§ Study text

============

1. If you are creating an API for other people to use, typed arguments and returns make your code (closer to) self-documenting.
One of the things that kills me about the Ruby people is more than a few times when someone asks about the types going into and out of API type methods, the answer is “Write a test case.” This strikes me as the apex of lazy on the part of the API developers. You didn’t document it, and the language doesn’t give me good hints, so it is my problem to figure out how the method works by writing tests. Like I want to test someone elses code. Frankly, this kind of thing pervades Ruby as a problem. The JRuby guys are constantly bumping up against the fact that Ruby has no language spec (though the Wikified spec process has recently begun) which means they have to test and replicate every edge-case behavior in the language. You carry this forward into APIs and, idiot or not, you are making more work for other people.
Now, I am a fan of duck-typing. Indeed, support for duck-type adapters in Java is one of the reasons I have wanted Java to have Dynamic Proxy support for concrete objects for so long. I hope that language level property accessors will open up this possibility as the entire front-side of an object will be definable in interface form. However, feed( Duck ) is still easier to figure out than feed( Object ). In a dynamic language, you don’t even have to enforce it, but having it simply expressed — as you can see in ActionScript — helps a lot for people using your code.
2. Extending core classes is a security problem.
One of the powers of dynamic languages is that you can runtime alter objects. (As an aside The Crockford Lectures at Yahoo on JavaScript are great) This is powerful, and in the scope of the kind of work being done in Ruby, or even the still basic AJAX stuff in JavaScript, it is all well and good. There is a reason, however, that String and Integer are final classes in Java: because in the C++ world, the ability to replace the String implementation in a library was one of the most common vectors for Trojan/Malware code to extract things from a secure system.

============

§ Data excerpts
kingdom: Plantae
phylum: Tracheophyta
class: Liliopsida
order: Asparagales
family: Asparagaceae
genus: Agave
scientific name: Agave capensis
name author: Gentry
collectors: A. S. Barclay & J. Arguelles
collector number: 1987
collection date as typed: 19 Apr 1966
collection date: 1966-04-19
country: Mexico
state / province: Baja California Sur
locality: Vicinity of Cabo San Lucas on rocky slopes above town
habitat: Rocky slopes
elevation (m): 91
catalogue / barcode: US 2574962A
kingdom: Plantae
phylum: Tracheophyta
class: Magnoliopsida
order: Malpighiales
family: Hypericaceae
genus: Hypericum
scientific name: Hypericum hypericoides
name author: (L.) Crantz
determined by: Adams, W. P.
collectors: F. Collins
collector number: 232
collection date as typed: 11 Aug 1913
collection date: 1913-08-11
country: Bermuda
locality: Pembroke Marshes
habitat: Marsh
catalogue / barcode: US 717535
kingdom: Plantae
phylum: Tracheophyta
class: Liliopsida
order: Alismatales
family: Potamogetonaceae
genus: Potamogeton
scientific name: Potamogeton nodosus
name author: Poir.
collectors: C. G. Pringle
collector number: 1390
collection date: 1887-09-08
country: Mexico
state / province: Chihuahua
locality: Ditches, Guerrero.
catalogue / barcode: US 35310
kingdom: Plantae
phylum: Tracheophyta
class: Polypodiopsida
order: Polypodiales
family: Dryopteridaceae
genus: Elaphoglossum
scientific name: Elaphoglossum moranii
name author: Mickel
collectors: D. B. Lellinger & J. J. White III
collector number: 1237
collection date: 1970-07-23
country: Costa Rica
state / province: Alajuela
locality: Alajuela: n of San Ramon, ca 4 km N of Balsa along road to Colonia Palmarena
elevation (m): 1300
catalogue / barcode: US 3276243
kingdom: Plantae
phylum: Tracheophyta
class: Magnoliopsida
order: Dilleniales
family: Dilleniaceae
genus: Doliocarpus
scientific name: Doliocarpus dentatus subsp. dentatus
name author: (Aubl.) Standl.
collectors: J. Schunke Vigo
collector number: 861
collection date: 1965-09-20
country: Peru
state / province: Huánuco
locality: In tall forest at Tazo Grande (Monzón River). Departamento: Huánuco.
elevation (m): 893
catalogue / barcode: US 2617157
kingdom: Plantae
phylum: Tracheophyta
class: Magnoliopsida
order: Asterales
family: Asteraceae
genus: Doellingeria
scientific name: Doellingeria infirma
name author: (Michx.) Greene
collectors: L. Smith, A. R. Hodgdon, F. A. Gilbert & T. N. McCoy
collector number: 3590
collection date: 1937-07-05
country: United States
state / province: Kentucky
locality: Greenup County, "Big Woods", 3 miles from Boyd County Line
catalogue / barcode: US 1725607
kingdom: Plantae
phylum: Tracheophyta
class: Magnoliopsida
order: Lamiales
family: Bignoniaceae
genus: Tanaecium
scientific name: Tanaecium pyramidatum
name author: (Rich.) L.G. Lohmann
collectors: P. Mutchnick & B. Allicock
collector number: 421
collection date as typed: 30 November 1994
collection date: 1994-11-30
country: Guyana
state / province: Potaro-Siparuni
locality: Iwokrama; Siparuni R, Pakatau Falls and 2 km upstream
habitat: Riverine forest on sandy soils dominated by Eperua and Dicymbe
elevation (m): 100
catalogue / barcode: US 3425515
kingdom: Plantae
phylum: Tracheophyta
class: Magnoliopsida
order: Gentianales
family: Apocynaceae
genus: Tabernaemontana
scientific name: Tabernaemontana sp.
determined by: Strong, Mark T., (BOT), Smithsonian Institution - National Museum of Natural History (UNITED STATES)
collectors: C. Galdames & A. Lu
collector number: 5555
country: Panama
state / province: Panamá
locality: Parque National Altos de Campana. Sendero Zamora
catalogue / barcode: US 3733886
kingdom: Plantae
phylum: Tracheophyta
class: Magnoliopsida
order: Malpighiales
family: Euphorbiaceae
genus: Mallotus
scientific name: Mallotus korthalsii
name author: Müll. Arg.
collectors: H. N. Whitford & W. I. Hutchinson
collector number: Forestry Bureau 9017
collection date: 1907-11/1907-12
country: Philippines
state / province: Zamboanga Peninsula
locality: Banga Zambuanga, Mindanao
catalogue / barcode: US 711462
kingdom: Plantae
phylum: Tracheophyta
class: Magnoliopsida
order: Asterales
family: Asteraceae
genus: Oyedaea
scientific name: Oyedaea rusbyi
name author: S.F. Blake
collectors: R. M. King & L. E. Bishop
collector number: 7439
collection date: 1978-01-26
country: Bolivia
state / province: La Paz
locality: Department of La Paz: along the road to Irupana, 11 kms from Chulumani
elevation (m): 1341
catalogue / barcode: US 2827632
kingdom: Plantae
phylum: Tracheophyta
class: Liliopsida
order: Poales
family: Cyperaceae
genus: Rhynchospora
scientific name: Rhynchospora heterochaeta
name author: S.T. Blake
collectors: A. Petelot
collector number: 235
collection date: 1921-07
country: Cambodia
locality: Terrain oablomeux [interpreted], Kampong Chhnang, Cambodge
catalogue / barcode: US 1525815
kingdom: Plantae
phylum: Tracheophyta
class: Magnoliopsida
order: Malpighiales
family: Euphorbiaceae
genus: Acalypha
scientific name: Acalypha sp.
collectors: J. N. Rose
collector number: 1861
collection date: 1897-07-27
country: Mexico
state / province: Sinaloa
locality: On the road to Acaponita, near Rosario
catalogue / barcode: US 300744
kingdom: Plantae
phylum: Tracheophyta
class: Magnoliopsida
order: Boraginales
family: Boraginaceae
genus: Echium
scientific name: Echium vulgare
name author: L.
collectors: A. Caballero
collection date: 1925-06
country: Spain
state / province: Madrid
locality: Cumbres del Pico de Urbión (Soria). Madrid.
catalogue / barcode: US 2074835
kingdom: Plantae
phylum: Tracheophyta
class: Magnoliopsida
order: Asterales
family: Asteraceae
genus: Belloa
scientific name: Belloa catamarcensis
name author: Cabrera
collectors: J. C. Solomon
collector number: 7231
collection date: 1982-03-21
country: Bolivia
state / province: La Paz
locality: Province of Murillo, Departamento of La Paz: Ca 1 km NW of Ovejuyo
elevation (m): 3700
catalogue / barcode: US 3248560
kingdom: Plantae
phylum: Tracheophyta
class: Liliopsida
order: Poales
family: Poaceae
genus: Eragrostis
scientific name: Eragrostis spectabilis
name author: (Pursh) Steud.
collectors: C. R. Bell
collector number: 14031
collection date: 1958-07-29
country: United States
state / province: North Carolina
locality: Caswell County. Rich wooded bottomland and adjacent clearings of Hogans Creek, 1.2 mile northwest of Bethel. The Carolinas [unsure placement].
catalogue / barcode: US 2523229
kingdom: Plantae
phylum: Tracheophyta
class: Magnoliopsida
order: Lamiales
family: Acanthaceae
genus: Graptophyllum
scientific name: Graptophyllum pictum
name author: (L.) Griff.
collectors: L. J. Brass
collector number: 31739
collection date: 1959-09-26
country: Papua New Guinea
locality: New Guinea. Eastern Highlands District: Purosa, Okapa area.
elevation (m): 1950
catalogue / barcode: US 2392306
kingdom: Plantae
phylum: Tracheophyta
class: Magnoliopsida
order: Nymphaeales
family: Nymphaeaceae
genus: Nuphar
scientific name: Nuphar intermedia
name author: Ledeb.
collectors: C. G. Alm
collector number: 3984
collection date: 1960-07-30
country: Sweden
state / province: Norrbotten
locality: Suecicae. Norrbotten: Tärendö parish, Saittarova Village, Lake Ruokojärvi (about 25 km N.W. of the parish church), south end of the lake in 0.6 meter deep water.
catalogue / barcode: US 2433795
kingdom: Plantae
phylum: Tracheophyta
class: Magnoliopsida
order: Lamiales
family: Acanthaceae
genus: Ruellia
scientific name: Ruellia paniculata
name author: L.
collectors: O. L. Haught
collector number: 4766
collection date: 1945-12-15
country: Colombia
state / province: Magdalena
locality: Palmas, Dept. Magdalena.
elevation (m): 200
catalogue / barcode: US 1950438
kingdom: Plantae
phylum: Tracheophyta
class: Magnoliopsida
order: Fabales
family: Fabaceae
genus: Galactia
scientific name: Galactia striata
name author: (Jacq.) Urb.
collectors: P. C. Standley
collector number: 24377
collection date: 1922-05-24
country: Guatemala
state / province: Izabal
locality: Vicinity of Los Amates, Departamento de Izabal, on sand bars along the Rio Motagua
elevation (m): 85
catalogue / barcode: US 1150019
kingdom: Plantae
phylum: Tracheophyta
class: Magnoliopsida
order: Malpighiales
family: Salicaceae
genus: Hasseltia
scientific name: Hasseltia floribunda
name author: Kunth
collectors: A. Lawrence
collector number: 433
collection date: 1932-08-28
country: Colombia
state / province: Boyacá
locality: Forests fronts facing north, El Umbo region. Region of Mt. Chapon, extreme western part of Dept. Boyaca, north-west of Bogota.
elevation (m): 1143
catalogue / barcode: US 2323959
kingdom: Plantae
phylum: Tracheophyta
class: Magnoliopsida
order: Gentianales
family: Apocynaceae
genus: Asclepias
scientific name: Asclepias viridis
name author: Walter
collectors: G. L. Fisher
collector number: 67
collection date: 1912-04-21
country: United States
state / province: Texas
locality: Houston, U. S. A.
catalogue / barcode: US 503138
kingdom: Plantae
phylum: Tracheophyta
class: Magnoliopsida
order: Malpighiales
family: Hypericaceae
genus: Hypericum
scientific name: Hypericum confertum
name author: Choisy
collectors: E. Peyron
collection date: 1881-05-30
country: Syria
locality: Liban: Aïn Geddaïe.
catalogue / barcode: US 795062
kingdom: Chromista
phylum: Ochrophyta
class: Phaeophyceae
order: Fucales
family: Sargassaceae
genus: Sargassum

============

§ Activity
Repeat word for word the part of the essay on dynamic languages starting with "Now, I am a" and going on through "using your code.".

§ Solution to the problem
Now, I am a fan of duck-typing. Indeed, support for duck-type adapters in Java is one of the reasons I have wanted Java to have Dynamic Proxy support for concrete objects for so long. I hope that language level property accessors will open up this possibility as the entire front-side of an object will be definable in interface form. However, feed( Duck ) is still easier to figure out than feed( Object ). In a dynamic language, you don’t even have to enforce it, but having it simply expressed — as you can see in ActionScript — helps a lot for people using your code.